Some day I should write a book about this, with copious illustrations. In the meantime, tell me about your ideal work environment.

0 thoughts on “What kind of office do you work in?

  1. I’ve worked in several “open” offices environments, one a mix of beautiful corner offices and half open cubicals as well as one that was as classic, beige cubical land as you can possibly imagine and open offices are by far my favorite. Some may favor the perceived privacy a cubical provides, but, for me, the increased collaboration and just plain energy of an open office environment far far outweighs any other perceived benefit –even compared to the most beautiful corner office.

  2. One of my readers, a Microsoft employee, writes with a tinge of Google-envy:

    As a Microsoft veteran, and one who absolutely hasn’t drunk the Kool-Aid, I should note that these days many employees have their own private office — sharing isn’t anywhere near as prevalent as it used to be, in large part because the campus grew so rapidly in the early 2000s. There has been some experimentation with cubicles (the PR folks, for example, but they deserve it 😉 ), although everyone hates it. And working from home is generally fine in most parts of the company; I probably work 40% that way.

    Also: at Microsoft, like Google, the car parking lots are full *long* after 5pm. And early in the day too: I come in around 7am and my building’s car parking lot is probably 40% full already. We too have a huge fleet of wi-fi-enabled buses if folks don’t want to drive to work, and I believe we had them before Google (I may be wrong on that, but I don’t think so). We also have “Tech Link” stations all over the campus where — again like Google — you just go when your laptop or whatever dies, and get it fixed or replaced. Or get whatever you need.

    Your paragraph on Google is dead-on, though… except that you didn’t describe the company’s working arrangements. Open plan? Offices? Bull-pens? (god help us). I have no idea.

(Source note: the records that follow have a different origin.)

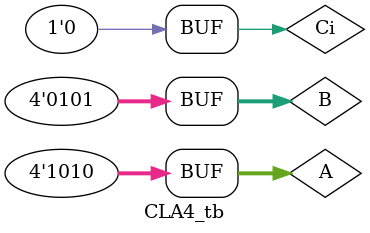
<source format=v>
module CLA4_tb;

  reg [3:0] A, B;
  reg Ci;
  wire [3:0] S;
  wire Co, PG, GG;
  CLA4 dut(A, B, Ci, S, Co, PG, GG);

  initial begin

    A = 4'b0101;
    B = 4'b0011;
    Ci = 1;
    #10;
    if (S !== 4'b1001 || Co !== 0 || PG !== 0 || GG !== 0)
      $display("Operation 1 Failed");

    A = 4'b1100;
    B = 4'b1010;
    Ci = 0;
    #10;
    if (S !== 4'b0110 || Co !== 1 || PG !== 0 || GG !== 1)
      $display("Operation 2 Failed");

    A = 4'b0011;
    B = 4'b1111;
    Ci = 1;
    #10;
    if (S !== 4'b0011 || Co !== 1 || PG !== 0 || GG !== 1)
      $display("Operation 3 Failed");

    A = 4'b1010;
    B = 4'b0101;
    Ci = 0;
    #10;
    if (S !== 4'b1111 || Co !== 0 || PG !== 1 || GG !== 0)
      $display("Operation 4 Failed");
  end

endmodule

</source>
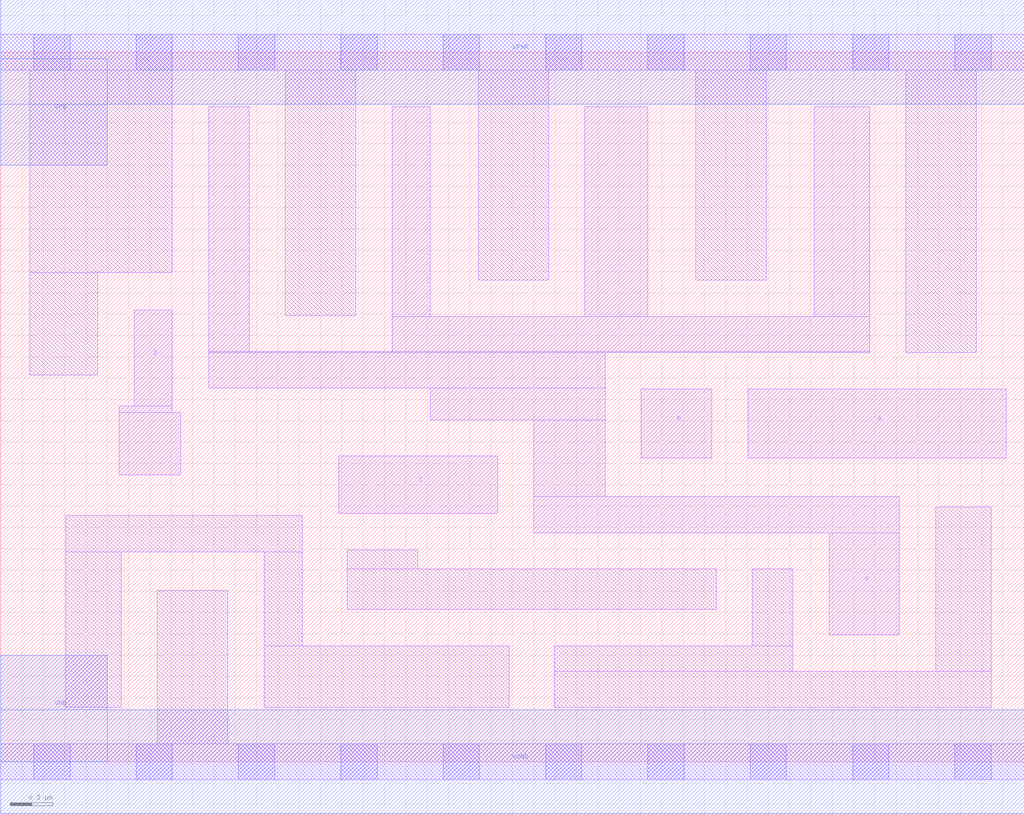
<source format=lef>
# Copyright 2020 The SkyWater PDK Authors
#
# Licensed under the Apache License, Version 2.0 (the "License");
# you may not use this file except in compliance with the License.
# You may obtain a copy of the License at
#
#     https://www.apache.org/licenses/LICENSE-2.0
#
# Unless required by applicable law or agreed to in writing, software
# distributed under the License is distributed on an "AS IS" BASIS,
# WITHOUT WARRANTIES OR CONDITIONS OF ANY KIND, either express or implied.
# See the License for the specific language governing permissions and
# limitations under the License.
#
# SPDX-License-Identifier: Apache-2.0

VERSION 5.5 ;
NAMESCASESENSITIVE ON ;
BUSBITCHARS "[]" ;
DIVIDERCHAR "/" ;
MACRO sky130_fd_sc_lp__nand4_2
  CLASS CORE ;
  SOURCE USER ;
  ORIGIN  0.000000  0.000000 ;
  SIZE  4.800000 BY  3.330000 ;
  SYMMETRY X Y R90 ;
  SITE unit ;
  PIN A
    ANTENNAGATEAREA  0.630000 ;
    DIRECTION INPUT ;
    USE SIGNAL ;
    PORT
      LAYER li1 ;
        RECT 3.505000 1.425000 4.715000 1.750000 ;
    END
  END A
  PIN B
    ANTENNAGATEAREA  0.630000 ;
    DIRECTION INPUT ;
    USE SIGNAL ;
    PORT
      LAYER li1 ;
        RECT 3.005000 1.425000 3.335000 1.750000 ;
    END
  END B
  PIN C
    ANTENNAGATEAREA  0.630000 ;
    DIRECTION INPUT ;
    USE SIGNAL ;
    PORT
      LAYER li1 ;
        RECT 1.585000 1.165000 2.330000 1.435000 ;
    END
  END C
  PIN D
    ANTENNAGATEAREA  0.630000 ;
    DIRECTION INPUT ;
    USE SIGNAL ;
    PORT
      LAYER li1 ;
        RECT 0.555000 1.345000 0.845000 1.640000 ;
        RECT 0.555000 1.640000 0.805000 1.670000 ;
        RECT 0.625000 1.670000 0.805000 2.120000 ;
    END
  END D
  PIN Y
    ANTENNADIFFAREA  1.646400 ;
    DIRECTION OUTPUT ;
    USE SIGNAL ;
    PORT
      LAYER li1 ;
        RECT 0.975000 1.755000 2.835000 1.920000 ;
        RECT 0.975000 1.920000 4.075000 1.925000 ;
        RECT 0.975000 1.925000 1.165000 3.075000 ;
        RECT 1.835000 1.925000 4.075000 2.090000 ;
        RECT 1.835000 2.090000 2.015000 3.075000 ;
        RECT 2.015000 1.605000 2.835000 1.755000 ;
        RECT 2.500000 1.075000 4.215000 1.245000 ;
        RECT 2.500000 1.245000 2.835000 1.605000 ;
        RECT 2.740000 2.090000 3.035000 3.075000 ;
        RECT 3.815000 2.090000 4.075000 3.075000 ;
        RECT 3.885000 0.595000 4.215000 1.075000 ;
    END
  END Y
  PIN VGND
    DIRECTION INOUT ;
    USE GROUND ;
    PORT
      LAYER met1 ;
        RECT 0.000000 -0.245000 4.800000 0.245000 ;
    END
  END VGND
  PIN VNB
    DIRECTION INOUT ;
    USE GROUND ;
    PORT
      LAYER met1 ;
        RECT 0.000000 0.000000 0.500000 0.500000 ;
    END
  END VNB
  PIN VPB
    DIRECTION INOUT ;
    USE POWER ;
    PORT
      LAYER met1 ;
        RECT 0.000000 2.800000 0.500000 3.300000 ;
    END
  END VPB
  PIN VPWR
    DIRECTION INOUT ;
    USE POWER ;
    PORT
      LAYER met1 ;
        RECT 0.000000 3.085000 4.800000 3.575000 ;
    END
  END VPWR
  OBS
    LAYER li1 ;
      RECT 0.000000 -0.085000 4.800000 0.085000 ;
      RECT 0.000000  3.245000 4.800000 3.415000 ;
      RECT 0.135000  1.815000 0.455000 2.295000 ;
      RECT 0.135000  2.295000 0.805000 3.245000 ;
      RECT 0.305000  0.255000 0.565000 0.985000 ;
      RECT 0.305000  0.985000 1.415000 1.155000 ;
      RECT 0.735000  0.085000 1.065000 0.805000 ;
      RECT 1.235000  0.255000 2.385000 0.545000 ;
      RECT 1.235000  0.545000 1.415000 0.985000 ;
      RECT 1.335000  2.095000 1.665000 3.245000 ;
      RECT 1.625000  0.715000 3.355000 0.905000 ;
      RECT 1.625000  0.905000 1.955000 0.995000 ;
      RECT 2.240000  2.260000 2.570000 3.245000 ;
      RECT 2.595000  0.255000 4.645000 0.425000 ;
      RECT 2.595000  0.425000 3.715000 0.545000 ;
      RECT 3.260000  2.260000 3.590000 3.245000 ;
      RECT 3.525000  0.545000 3.715000 0.905000 ;
      RECT 4.245000  1.920000 4.575000 3.245000 ;
      RECT 4.385000  0.425000 4.645000 1.195000 ;
    LAYER mcon ;
      RECT 0.155000 -0.085000 0.325000 0.085000 ;
      RECT 0.155000  3.245000 0.325000 3.415000 ;
      RECT 0.635000 -0.085000 0.805000 0.085000 ;
      RECT 0.635000  3.245000 0.805000 3.415000 ;
      RECT 1.115000 -0.085000 1.285000 0.085000 ;
      RECT 1.115000  3.245000 1.285000 3.415000 ;
      RECT 1.595000 -0.085000 1.765000 0.085000 ;
      RECT 1.595000  3.245000 1.765000 3.415000 ;
      RECT 2.075000 -0.085000 2.245000 0.085000 ;
      RECT 2.075000  3.245000 2.245000 3.415000 ;
      RECT 2.555000 -0.085000 2.725000 0.085000 ;
      RECT 2.555000  3.245000 2.725000 3.415000 ;
      RECT 3.035000 -0.085000 3.205000 0.085000 ;
      RECT 3.035000  3.245000 3.205000 3.415000 ;
      RECT 3.515000 -0.085000 3.685000 0.085000 ;
      RECT 3.515000  3.245000 3.685000 3.415000 ;
      RECT 3.995000 -0.085000 4.165000 0.085000 ;
      RECT 3.995000  3.245000 4.165000 3.415000 ;
      RECT 4.475000 -0.085000 4.645000 0.085000 ;
      RECT 4.475000  3.245000 4.645000 3.415000 ;
  END
END sky130_fd_sc_lp__nand4_2
END LIBRARY

</source>
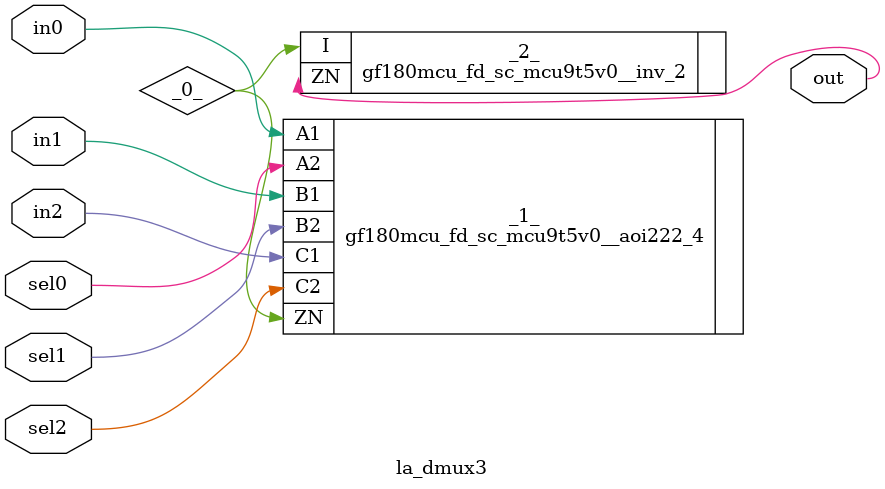
<source format=v>

/* Generated by Yosys 0.37 (git sha1 a5c7f69ed, clang 14.0.0-1ubuntu1.1 -fPIC -Os) */

module la_dmux3(sel0, sel1, sel2, in0, in1, in2, out);
  wire _0_;
  input in0;
  wire in0;
  input in1;
  wire in1;
  input in2;
  wire in2;
  output out;
  wire out;
  input sel0;
  wire sel0;
  input sel1;
  wire sel1;
  input sel2;
  wire sel2;
  gf180mcu_fd_sc_mcu9t5v0__aoi222_4 _1_ (
    .A1(in0),
    .A2(sel0),
    .B1(in1),
    .B2(sel1),
    .C1(in2),
    .C2(sel2),
    .ZN(_0_)
  );
  gf180mcu_fd_sc_mcu9t5v0__inv_2 _2_ (
    .I(_0_),
    .ZN(out)
  );
endmodule

</source>
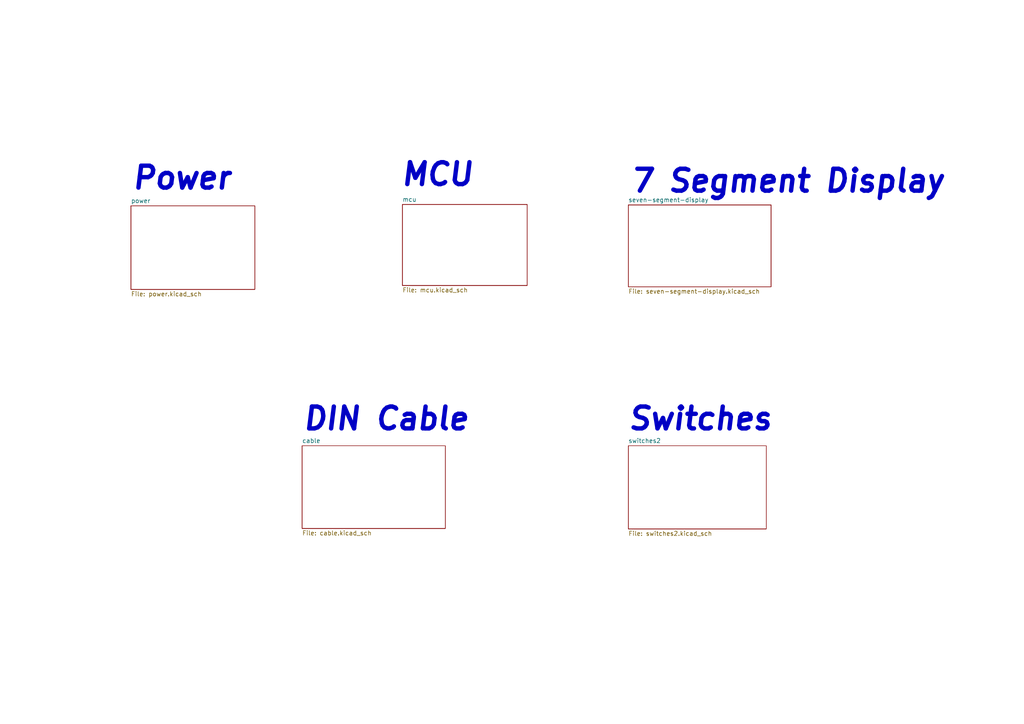
<source format=kicad_sch>
(kicad_sch (version 20230121) (generator eeschema)

  (uuid 6aa5db3b-e690-413b-828c-4b387f710c1a)

  (paper "A4")

  


  (text "MCU" (at 115.824 54.483 0)
    (effects (font (size 6.35 6.35) (thickness 1.27) bold italic) (justify left bottom))
    (uuid 138b4e59-dbd2-4057-b8a2-1890c0170f1a)
  )
  (text "Switches\n" (at 181.737 125.349 0)
    (effects (font (size 6.35 6.35) (thickness 1.27) bold italic) (justify left bottom))
    (uuid 2d18dc93-4ac8-45b4-8b27-f6729a1f9d12)
  )
  (text "7 Segment Display" (at 182.372 56.388 0)
    (effects (font (size 6.35 6.35) (thickness 1.27) bold italic) (justify left bottom))
    (uuid 455aa49b-401d-49e2-a288-af5db607a562)
  )
  (text "Power" (at 37.846 55.499 0)
    (effects (font (size 6.35 6.35) (thickness 1.27) bold italic) (justify left bottom))
    (uuid 86f34627-d31f-4b90-a61f-27b446603e58)
  )
  (text "DIN Cable" (at 87.376 125.349 0)
    (effects (font (size 6.35 6.35) (thickness 1.27) bold italic) (justify left bottom))
    (uuid e31db2d2-c46a-4784-ae0b-59eb93242b46)
  )

  (sheet (at 182.245 129.286) (size 40.005 24.13) (fields_autoplaced)
    (stroke (width 0.1524) (type solid))
    (fill (color 0 0 0 0.0000))
    (uuid 473ef493-3353-462f-909f-74c3da13b88a)
    (property "Sheetname" "switches2" (at 182.245 128.5744 0)
      (effects (font (size 1.27 1.27)) (justify left bottom))
    )
    (property "Sheetfile" "switches2.kicad_sch" (at 182.245 154.0006 0)
      (effects (font (size 1.27 1.27)) (justify left top))
    )
    (instances
      (project "menelaos-rev-4"
        (path "/6aa5db3b-e690-413b-828c-4b387f710c1a" (page "10"))
      )
    )
  )

  (sheet (at 87.63 129.286) (size 41.529 24.003) (fields_autoplaced)
    (stroke (width 0.1524) (type solid))
    (fill (color 0 0 0 0.0000))
    (uuid 4942e399-c826-4ec7-a58c-e181ddae555d)
    (property "Sheetname" "cable" (at 87.63 128.5744 0)
      (effects (font (size 1.27 1.27)) (justify left bottom))
    )
    (property "Sheetfile" "cable.kicad_sch" (at 87.63 153.8736 0)
      (effects (font (size 1.27 1.27)) (justify left top))
    )
    (instances
      (project "menelaos-rev-4"
        (path "/6aa5db3b-e690-413b-828c-4b387f710c1a" (page "9"))
      )
    )
  )

  (sheet (at 37.973 59.69) (size 35.941 24.257) (fields_autoplaced)
    (stroke (width 0.1524) (type solid))
    (fill (color 0 0 0 0.0000))
    (uuid 7d0eaab5-afa8-4796-9178-e382a38e4969)
    (property "Sheetname" "power" (at 37.973 58.9784 0)
      (effects (font (size 1.27 1.27)) (justify left bottom))
    )
    (property "Sheetfile" "power.kicad_sch" (at 37.973 84.5316 0)
      (effects (font (size 1.27 1.27)) (justify left top))
    )
    (instances
      (project "menelaos-rev-4"
        (path "/6aa5db3b-e690-413b-828c-4b387f710c1a" (page "2"))
      )
    )
  )

  (sheet (at 182.245 59.436) (size 41.402 23.749) (fields_autoplaced)
    (stroke (width 0.1524) (type solid))
    (fill (color 0 0 0 0.0000))
    (uuid 850f8250-cba8-4106-8749-50a64a040a5f)
    (property "Sheetname" "seven-segment-display" (at 182.245 58.7244 0)
      (effects (font (size 1.27 1.27)) (justify left bottom))
    )
    (property "Sheetfile" "seven-segment-display.kicad_sch" (at 182.245 83.7696 0)
      (effects (font (size 1.27 1.27)) (justify left top))
    )
    (instances
      (project "menelaos-rev-4"
        (path "/6aa5db3b-e690-413b-828c-4b387f710c1a" (page "8"))
      )
    )
  )

  (sheet (at 116.713 59.309) (size 36.195 23.495) (fields_autoplaced)
    (stroke (width 0.1524) (type solid))
    (fill (color 0 0 0 0.0000))
    (uuid a1b243ee-fe23-4cf4-94a9-5de4773284ea)
    (property "Sheetname" "mcu" (at 116.713 58.5974 0)
      (effects (font (size 1.27 1.27)) (justify left bottom))
    )
    (property "Sheetfile" "mcu.kicad_sch" (at 116.713 83.3886 0)
      (effects (font (size 1.27 1.27)) (justify left top))
    )
    (instances
      (project "menelaos-rev-4"
        (path "/6aa5db3b-e690-413b-828c-4b387f710c1a" (page "3"))
      )
    )
  )

  (sheet_instances
    (path "/" (page "1"))
  )
)

</source>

  3. Back in the late 90’s I had the oppotunity to manage my market research business for a couple of months from our 38 foot sailboat in Mexico’s Sea of Cortez. Hands down, it was the best “office” I have worked from. I was able to pull it off by having a very good Manager based in our offices in San Diego, a laptop, a cell phone, and a satellite email system. I made a couple of trips back to the US via La Paz/Cabo to meet with clients. They were very suspicious since I had a very deep, rich tan and was much more laid back than I normally am. I was, however, very motivated and producted. I even landed a new client on one of the US trips and then started the project from the boat in Mexico.